The last one was placed, and the man who'd placed them returned to the edge of the clearing and rejoined his companions. Their commander said something further
, then turned once again and looked at Shaylar, with something terrifying and almost pleading in his eyes. He took something from the pocket of his uniform blouse, looked at his men, and spoke again.
His voice was harsh with command, and every one of his men snapped to attention. Their right hands struck their left shoulders in what was obviously a salute, and they held it as the commander drew a quick breath, as if for courage, and touched something on the object he taken from his pocket.
Light flared, so bright Shaylar had to look away, her eyes clenching shut in reflex. When she got them open again, her entire body stiffened. The bodies laid so carefully on the ground were burning.
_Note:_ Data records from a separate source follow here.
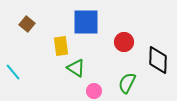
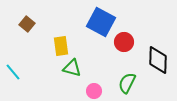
blue square: moved 15 px right; rotated 28 degrees clockwise
green triangle: moved 4 px left; rotated 18 degrees counterclockwise
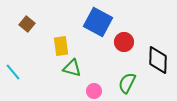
blue square: moved 3 px left
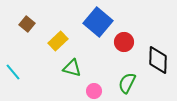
blue square: rotated 12 degrees clockwise
yellow rectangle: moved 3 px left, 5 px up; rotated 54 degrees clockwise
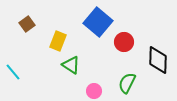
brown square: rotated 14 degrees clockwise
yellow rectangle: rotated 24 degrees counterclockwise
green triangle: moved 1 px left, 3 px up; rotated 18 degrees clockwise
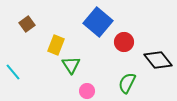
yellow rectangle: moved 2 px left, 4 px down
black diamond: rotated 40 degrees counterclockwise
green triangle: rotated 24 degrees clockwise
pink circle: moved 7 px left
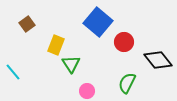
green triangle: moved 1 px up
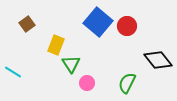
red circle: moved 3 px right, 16 px up
cyan line: rotated 18 degrees counterclockwise
pink circle: moved 8 px up
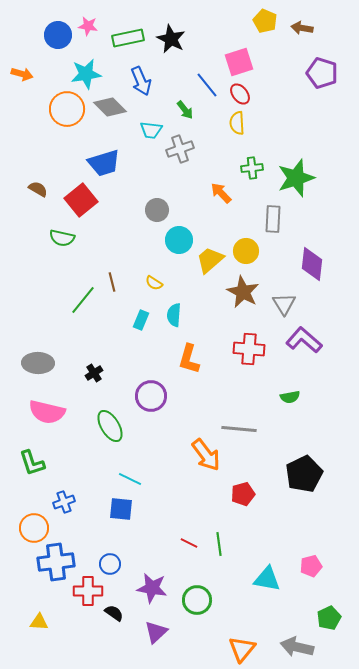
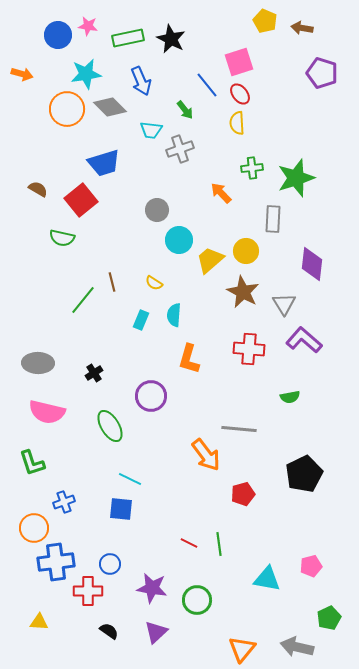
black semicircle at (114, 613): moved 5 px left, 18 px down
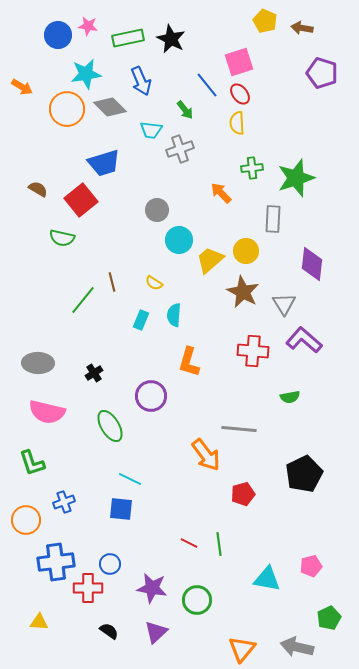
orange arrow at (22, 74): moved 13 px down; rotated 15 degrees clockwise
red cross at (249, 349): moved 4 px right, 2 px down
orange L-shape at (189, 359): moved 3 px down
orange circle at (34, 528): moved 8 px left, 8 px up
red cross at (88, 591): moved 3 px up
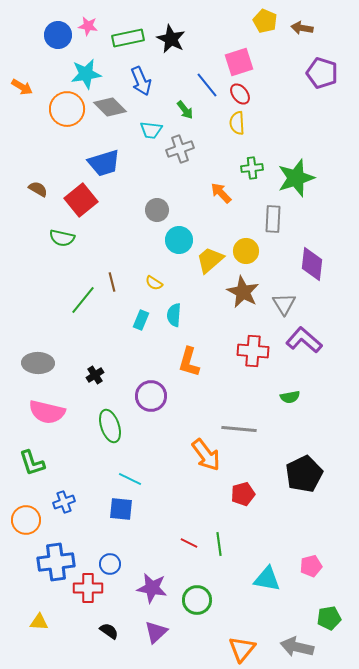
black cross at (94, 373): moved 1 px right, 2 px down
green ellipse at (110, 426): rotated 12 degrees clockwise
green pentagon at (329, 618): rotated 15 degrees clockwise
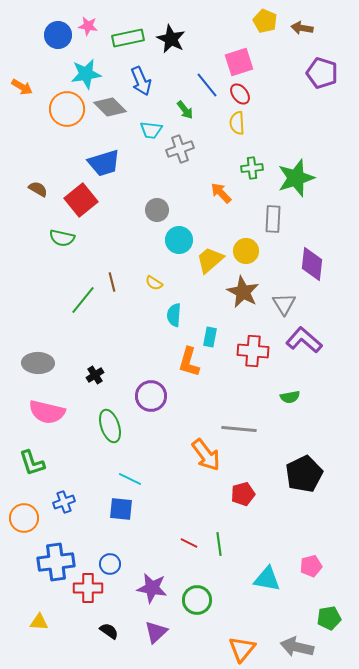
cyan rectangle at (141, 320): moved 69 px right, 17 px down; rotated 12 degrees counterclockwise
orange circle at (26, 520): moved 2 px left, 2 px up
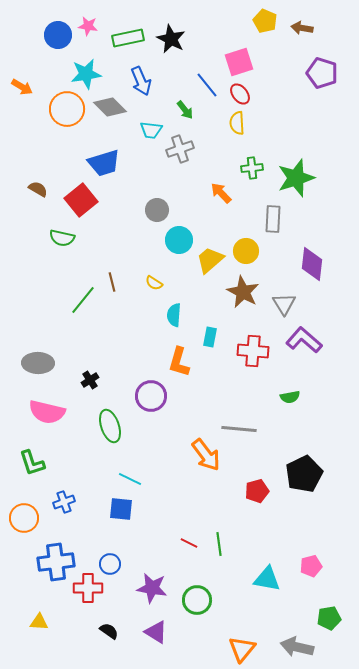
orange L-shape at (189, 362): moved 10 px left
black cross at (95, 375): moved 5 px left, 5 px down
red pentagon at (243, 494): moved 14 px right, 3 px up
purple triangle at (156, 632): rotated 45 degrees counterclockwise
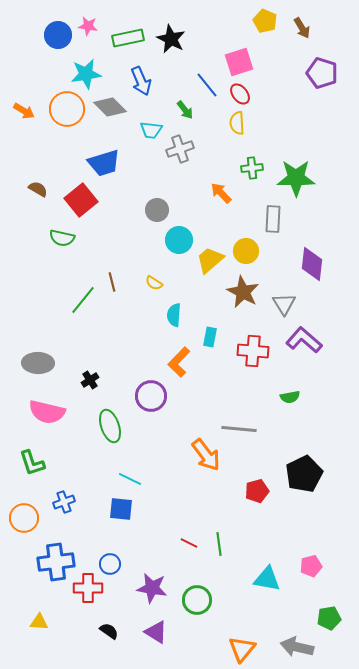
brown arrow at (302, 28): rotated 130 degrees counterclockwise
orange arrow at (22, 87): moved 2 px right, 24 px down
green star at (296, 178): rotated 18 degrees clockwise
orange L-shape at (179, 362): rotated 28 degrees clockwise
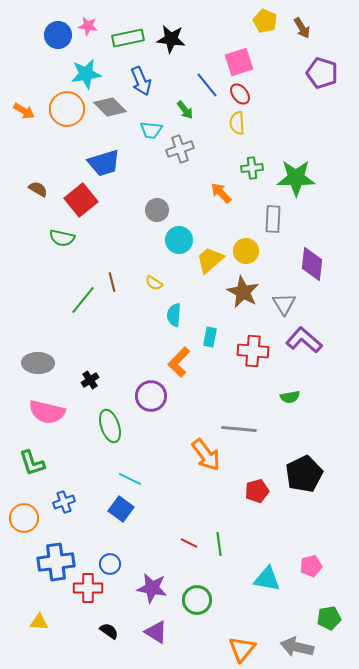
black star at (171, 39): rotated 20 degrees counterclockwise
blue square at (121, 509): rotated 30 degrees clockwise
She choked, tried to whirl away, and lost her precarious balance. She was falling, dragging the other woman with her. Someone was screaming mindlessly, and a corner of her mind realized it was her. Strong hands caught her, kept her from sprawling across the ground, and she fought like a wildcat, striking out with her fists and nails, frantic to escape this newest horror. She might as well have tried hitting a mountain. The hands were strong, terrifyingly strong, yet strangely gentle, and their owner was saying something in a voice filled with raw pain.